What is being asked:
Every entry should be repeated exactly. Omit the pictures.

Exercise materials:

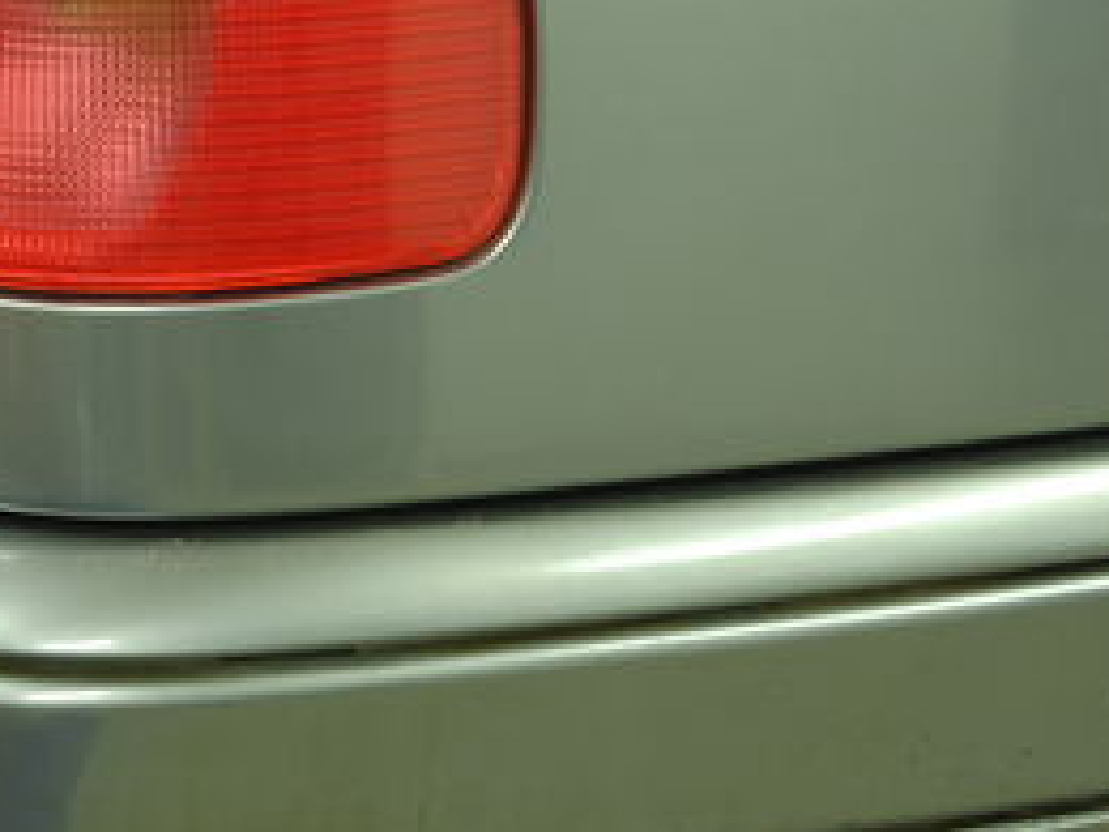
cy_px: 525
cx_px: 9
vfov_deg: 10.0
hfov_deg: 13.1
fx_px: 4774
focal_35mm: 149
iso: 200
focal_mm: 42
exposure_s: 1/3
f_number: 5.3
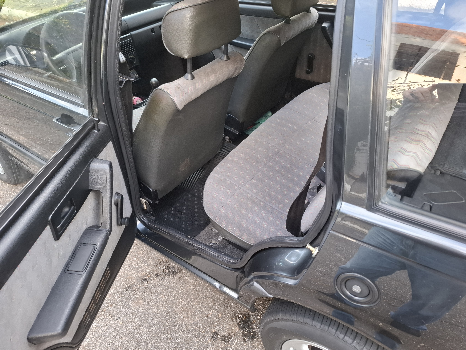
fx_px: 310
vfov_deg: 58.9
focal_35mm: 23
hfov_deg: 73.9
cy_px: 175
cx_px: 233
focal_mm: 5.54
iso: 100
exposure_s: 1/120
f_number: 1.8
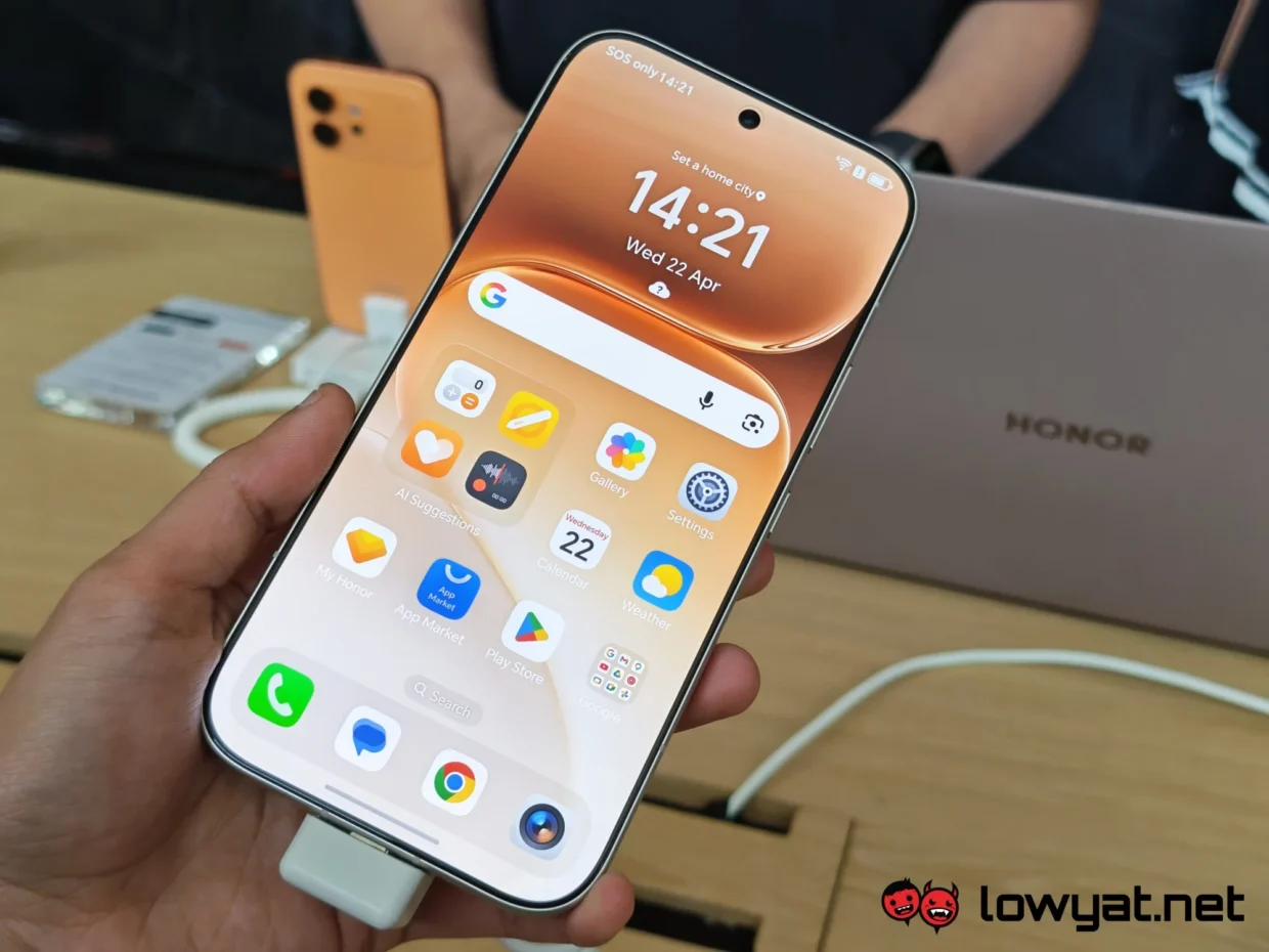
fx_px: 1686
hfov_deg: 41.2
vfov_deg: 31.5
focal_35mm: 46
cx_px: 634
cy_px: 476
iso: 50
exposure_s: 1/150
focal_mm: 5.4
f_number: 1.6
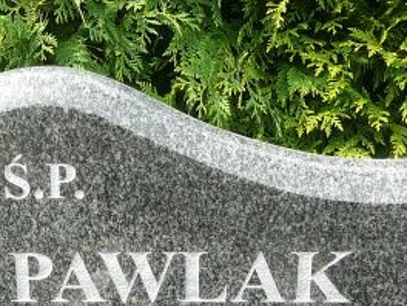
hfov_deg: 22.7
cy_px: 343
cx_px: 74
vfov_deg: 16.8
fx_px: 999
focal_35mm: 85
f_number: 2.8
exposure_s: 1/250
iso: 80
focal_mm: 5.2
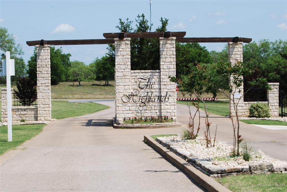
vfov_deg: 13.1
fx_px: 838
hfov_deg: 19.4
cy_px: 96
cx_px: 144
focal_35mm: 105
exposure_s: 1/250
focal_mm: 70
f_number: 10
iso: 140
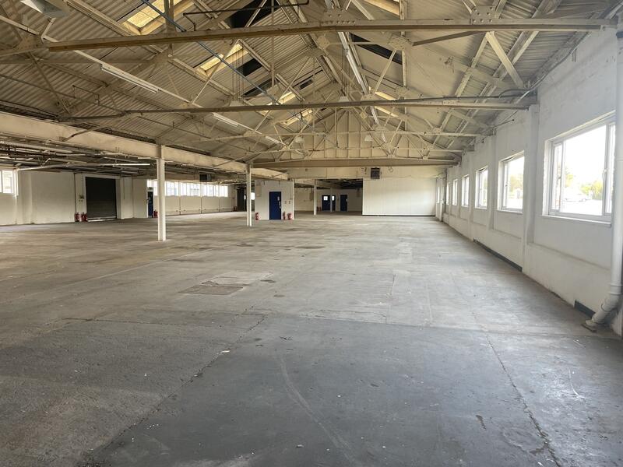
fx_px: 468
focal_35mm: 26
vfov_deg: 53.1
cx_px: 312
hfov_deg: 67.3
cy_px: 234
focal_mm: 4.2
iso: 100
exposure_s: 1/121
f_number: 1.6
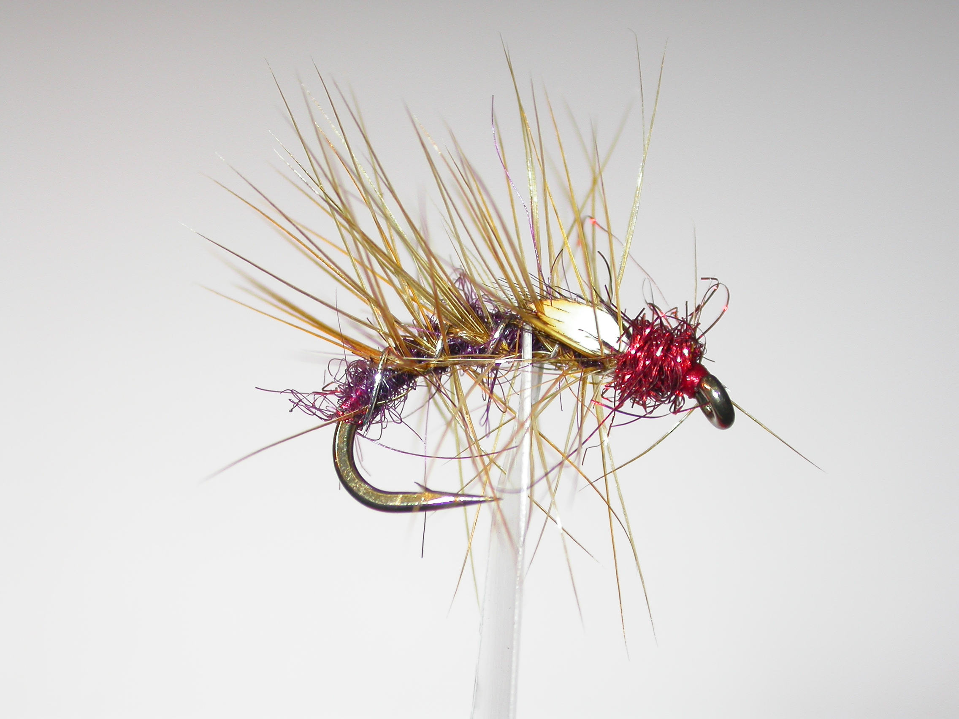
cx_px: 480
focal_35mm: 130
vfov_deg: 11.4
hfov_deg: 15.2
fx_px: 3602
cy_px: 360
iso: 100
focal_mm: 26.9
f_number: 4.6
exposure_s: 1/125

Answer space:
cy_px: 525
cx_px: 9
vfov_deg: 10.0
hfov_deg: 13.1
fx_px: 4774
focal_35mm: 149
iso: 200
focal_mm: 42
exposure_s: 1/3
f_number: 5.3
fx_px: 310
vfov_deg: 58.9
focal_35mm: 23
hfov_deg: 73.9
cy_px: 175
cx_px: 233
focal_mm: 5.54
iso: 100
exposure_s: 1/120
f_number: 1.8
fx_px: 1686
hfov_deg: 41.2
vfov_deg: 31.5
focal_35mm: 46
cx_px: 634
cy_px: 476
iso: 50
exposure_s: 1/150
focal_mm: 5.4
f_number: 1.6
hfov_deg: 22.7
cy_px: 343
cx_px: 74
vfov_deg: 16.8
fx_px: 999
focal_35mm: 85
f_number: 2.8
exposure_s: 1/250
iso: 80
focal_mm: 5.2
vfov_deg: 13.1
fx_px: 838
hfov_deg: 19.4
cy_px: 96
cx_px: 144
focal_35mm: 105
exposure_s: 1/250
focal_mm: 70
f_number: 10
iso: 140
fx_px: 468
focal_35mm: 26
vfov_deg: 53.1
cx_px: 312
hfov_deg: 67.3
cy_px: 234
focal_mm: 4.2
iso: 100
exposure_s: 1/121
f_number: 1.6
cx_px: 480
focal_35mm: 130
vfov_deg: 11.4
hfov_deg: 15.2
fx_px: 3602
cy_px: 360
iso: 100
focal_mm: 26.9
f_number: 4.6
exposure_s: 1/125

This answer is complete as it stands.